It's a truism in education that high standards fuel rigor. Expect more; get more -- or so the thinking goes. Such a view has spawned a years-long curricular "pushdown" requiring children to learn content and master skills once relegated to their older peers.
This drive for excellence is laudable and worthwhile; who could argue against wanting more from schools, teachers, and students?
Yet our approach to accelerated learning is misguided, especially for our littlest learners. Rather than churning out prodigies, we're attenuating childhood.
Remember those halcyon moments spent sifting sand during center time in kindergarten? They're fading fast.
Five-year-olds are hitting the books like never before, racing to read, write, and compute. A 2009 Alliance for Childhood study found that kindergartens in New York City and Los Angeles devoted two-plus hours every day to math and literacy instruction, and more than 20 minutes to testing and test prep.
Hands-on educators lament our over-full slate of early academic demands. In a 2009 survey of 229 kindergarten teachers by Patricia Gallant, Ed.D., at the University of Michigan, almost all said standards were "developmentally inappropriate" for many students. First and second grade writing skills have trickled down to kindergartners, whose curriculum is "too academic" and creates "too much pressure," Gallant found. Kindergarten is indeed the new first grade.
The latest iteration of our academic pushdown, Common Core, only will exacerbate this culture of unreasonable expectations. Developed through a partnership between the National Governors Association and the Council of Chief State School Officers (and adopted by 45 states, including North Carolina), Common Core enumerates -- through standards for every grade -- the "knowledge and skills" kids need to succeed in college and work.
Though well-intentioned, Common Core is deeply problematic. Its implementation -- rolling out as many states face imploding budgets -- may cost states more than $15 billion over the next seven years, according to a 2012 Pioneer Institute report. And it smacks of a mandate: The Obama administration, while insisting Common Core participation is voluntary, nonetheless has tied federal funds to state adoption of the standards.
Yet Common Core's greatest impact likely will be on the napping and snacking set. For example, Common Core stipulates that children be able to "read emergent-reader texts with purpose and understanding" by the end of kindergarten.
One first-grade teacher who has taught for 16 years told me that pushing 5-year-olds to read before they're ready is like forcing them to grasp for a rung on a ladder some simply cannot reach. It's a stressful, fragmented approach that leaves kindergartners with little energy for the things they should be doing, such as strengthening the "muscles of the mind."
A bevy of educators would agree.
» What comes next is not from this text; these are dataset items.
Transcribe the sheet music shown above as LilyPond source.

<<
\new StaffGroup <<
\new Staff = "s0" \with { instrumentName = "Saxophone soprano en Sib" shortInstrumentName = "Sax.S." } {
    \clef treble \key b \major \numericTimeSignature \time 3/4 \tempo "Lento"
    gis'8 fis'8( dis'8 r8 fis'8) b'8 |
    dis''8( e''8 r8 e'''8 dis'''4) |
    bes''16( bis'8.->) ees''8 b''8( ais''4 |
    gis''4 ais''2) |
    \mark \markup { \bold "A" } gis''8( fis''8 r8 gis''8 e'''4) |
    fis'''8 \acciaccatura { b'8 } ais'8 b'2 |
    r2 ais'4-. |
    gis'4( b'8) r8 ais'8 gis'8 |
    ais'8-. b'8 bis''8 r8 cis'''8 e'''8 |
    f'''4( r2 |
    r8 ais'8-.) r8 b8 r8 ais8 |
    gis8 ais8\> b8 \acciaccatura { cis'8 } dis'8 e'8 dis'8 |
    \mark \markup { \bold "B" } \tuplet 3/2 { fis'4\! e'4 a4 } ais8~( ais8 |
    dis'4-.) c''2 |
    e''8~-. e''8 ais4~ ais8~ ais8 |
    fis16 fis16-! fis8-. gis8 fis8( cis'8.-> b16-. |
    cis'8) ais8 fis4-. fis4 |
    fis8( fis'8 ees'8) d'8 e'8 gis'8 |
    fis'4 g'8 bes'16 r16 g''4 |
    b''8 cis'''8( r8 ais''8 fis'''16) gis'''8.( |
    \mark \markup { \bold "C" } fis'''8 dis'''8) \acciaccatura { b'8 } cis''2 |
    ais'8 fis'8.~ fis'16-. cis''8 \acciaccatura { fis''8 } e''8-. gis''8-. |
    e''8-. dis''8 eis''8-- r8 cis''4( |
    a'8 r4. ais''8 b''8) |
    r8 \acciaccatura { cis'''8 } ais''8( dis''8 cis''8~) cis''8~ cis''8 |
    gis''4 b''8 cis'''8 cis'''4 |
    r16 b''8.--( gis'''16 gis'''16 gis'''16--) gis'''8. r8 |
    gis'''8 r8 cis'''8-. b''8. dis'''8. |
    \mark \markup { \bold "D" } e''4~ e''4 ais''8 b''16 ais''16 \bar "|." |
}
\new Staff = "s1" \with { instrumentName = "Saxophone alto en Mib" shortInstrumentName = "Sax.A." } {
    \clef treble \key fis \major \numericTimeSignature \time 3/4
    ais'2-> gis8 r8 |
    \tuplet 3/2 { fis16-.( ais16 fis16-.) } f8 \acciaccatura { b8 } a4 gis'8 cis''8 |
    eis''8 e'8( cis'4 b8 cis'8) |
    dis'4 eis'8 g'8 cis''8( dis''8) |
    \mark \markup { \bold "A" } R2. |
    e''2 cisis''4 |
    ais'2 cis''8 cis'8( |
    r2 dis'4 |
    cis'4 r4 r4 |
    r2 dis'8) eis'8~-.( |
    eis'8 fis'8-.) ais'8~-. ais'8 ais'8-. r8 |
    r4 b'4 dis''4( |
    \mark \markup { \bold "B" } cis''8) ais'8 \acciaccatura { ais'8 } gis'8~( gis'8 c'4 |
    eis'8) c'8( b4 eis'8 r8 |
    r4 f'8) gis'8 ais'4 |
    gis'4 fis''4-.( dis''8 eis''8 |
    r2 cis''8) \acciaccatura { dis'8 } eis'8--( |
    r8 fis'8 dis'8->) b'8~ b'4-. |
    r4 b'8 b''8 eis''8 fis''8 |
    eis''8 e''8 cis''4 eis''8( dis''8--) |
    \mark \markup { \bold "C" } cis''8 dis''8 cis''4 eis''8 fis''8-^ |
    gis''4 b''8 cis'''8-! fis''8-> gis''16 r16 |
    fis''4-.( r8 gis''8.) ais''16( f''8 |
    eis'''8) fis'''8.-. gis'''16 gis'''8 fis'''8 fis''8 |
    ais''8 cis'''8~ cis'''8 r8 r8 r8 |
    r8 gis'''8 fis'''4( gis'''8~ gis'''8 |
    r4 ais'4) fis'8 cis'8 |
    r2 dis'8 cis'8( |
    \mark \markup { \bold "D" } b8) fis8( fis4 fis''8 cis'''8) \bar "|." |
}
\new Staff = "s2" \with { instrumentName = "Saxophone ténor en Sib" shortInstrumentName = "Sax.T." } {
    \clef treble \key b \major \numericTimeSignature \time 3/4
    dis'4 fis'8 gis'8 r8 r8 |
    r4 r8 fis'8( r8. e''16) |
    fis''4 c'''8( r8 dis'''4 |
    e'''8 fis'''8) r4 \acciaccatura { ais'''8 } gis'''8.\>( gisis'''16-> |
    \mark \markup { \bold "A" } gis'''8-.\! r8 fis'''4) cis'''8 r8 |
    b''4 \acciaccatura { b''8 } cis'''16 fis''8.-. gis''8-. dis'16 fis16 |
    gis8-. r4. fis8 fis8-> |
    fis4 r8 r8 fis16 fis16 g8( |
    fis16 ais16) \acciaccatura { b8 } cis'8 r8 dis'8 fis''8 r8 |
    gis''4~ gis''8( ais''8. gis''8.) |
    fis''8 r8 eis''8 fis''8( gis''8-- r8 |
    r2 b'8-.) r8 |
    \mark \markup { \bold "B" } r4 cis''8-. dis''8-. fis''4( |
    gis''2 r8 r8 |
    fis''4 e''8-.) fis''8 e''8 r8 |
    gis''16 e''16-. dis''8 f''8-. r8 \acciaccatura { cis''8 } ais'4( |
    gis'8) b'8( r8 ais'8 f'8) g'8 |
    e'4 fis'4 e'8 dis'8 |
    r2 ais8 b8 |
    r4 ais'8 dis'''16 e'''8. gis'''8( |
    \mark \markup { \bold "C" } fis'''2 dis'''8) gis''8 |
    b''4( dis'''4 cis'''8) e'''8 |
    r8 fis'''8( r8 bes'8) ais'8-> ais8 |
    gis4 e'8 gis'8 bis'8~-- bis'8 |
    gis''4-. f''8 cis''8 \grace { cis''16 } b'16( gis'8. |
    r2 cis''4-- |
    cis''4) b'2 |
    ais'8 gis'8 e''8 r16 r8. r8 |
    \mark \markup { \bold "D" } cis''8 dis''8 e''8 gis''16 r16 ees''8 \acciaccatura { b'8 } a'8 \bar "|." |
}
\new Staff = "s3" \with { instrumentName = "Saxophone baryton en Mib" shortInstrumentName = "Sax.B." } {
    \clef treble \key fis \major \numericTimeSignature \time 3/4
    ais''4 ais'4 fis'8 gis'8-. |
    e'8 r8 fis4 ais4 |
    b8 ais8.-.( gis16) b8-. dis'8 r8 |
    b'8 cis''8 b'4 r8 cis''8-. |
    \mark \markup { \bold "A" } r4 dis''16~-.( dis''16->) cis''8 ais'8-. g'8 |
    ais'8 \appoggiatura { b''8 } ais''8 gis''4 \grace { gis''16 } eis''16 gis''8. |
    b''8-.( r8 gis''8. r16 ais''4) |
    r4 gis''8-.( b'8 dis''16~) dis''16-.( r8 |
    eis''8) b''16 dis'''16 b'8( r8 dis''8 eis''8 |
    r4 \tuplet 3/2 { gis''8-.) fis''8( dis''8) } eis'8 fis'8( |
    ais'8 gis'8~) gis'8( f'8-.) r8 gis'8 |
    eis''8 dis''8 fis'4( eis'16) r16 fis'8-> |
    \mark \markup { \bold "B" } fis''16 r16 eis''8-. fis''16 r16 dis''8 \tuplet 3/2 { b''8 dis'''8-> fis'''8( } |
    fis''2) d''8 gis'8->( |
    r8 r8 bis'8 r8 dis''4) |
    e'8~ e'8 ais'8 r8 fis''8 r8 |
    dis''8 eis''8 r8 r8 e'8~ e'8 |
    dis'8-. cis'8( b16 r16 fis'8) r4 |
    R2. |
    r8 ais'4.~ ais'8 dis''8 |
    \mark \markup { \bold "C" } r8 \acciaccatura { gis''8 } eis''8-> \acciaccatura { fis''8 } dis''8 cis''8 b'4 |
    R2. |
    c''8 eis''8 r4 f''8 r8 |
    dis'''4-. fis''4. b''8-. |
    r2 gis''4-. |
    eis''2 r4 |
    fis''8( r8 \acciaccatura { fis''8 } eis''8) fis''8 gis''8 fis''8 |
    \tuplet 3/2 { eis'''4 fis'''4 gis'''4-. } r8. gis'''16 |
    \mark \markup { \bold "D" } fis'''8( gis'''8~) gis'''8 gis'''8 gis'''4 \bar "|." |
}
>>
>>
In 2010 hundreds of early childhood health and education professionals signed a joint statement detailing their "grave concerns" that Common Core standards were at odds with research about "how children learn, what they need to learn, and how best to teach them in kindergarten and the early grades." And in a recent Education Week commentary, Joanne Yatvin, past president of the National Council of Teachers of English, wrote that Common Core's standards "overestimate the intellectual, physiological, and emotional development of young children."
Why are we pushing kids so hard, so soon? It's time to halt our kindergarten hustle. Certainly, high standards are an essential component of any reasoned education policy. But when they're crafted without due consideration to the stages and constraints of child development, they do little good -- and a lot of harm. And they set kids up for stress and failure, right when they should be falling in love with learning.
Kristen Blair is a North Carolina Education Alliance fellow.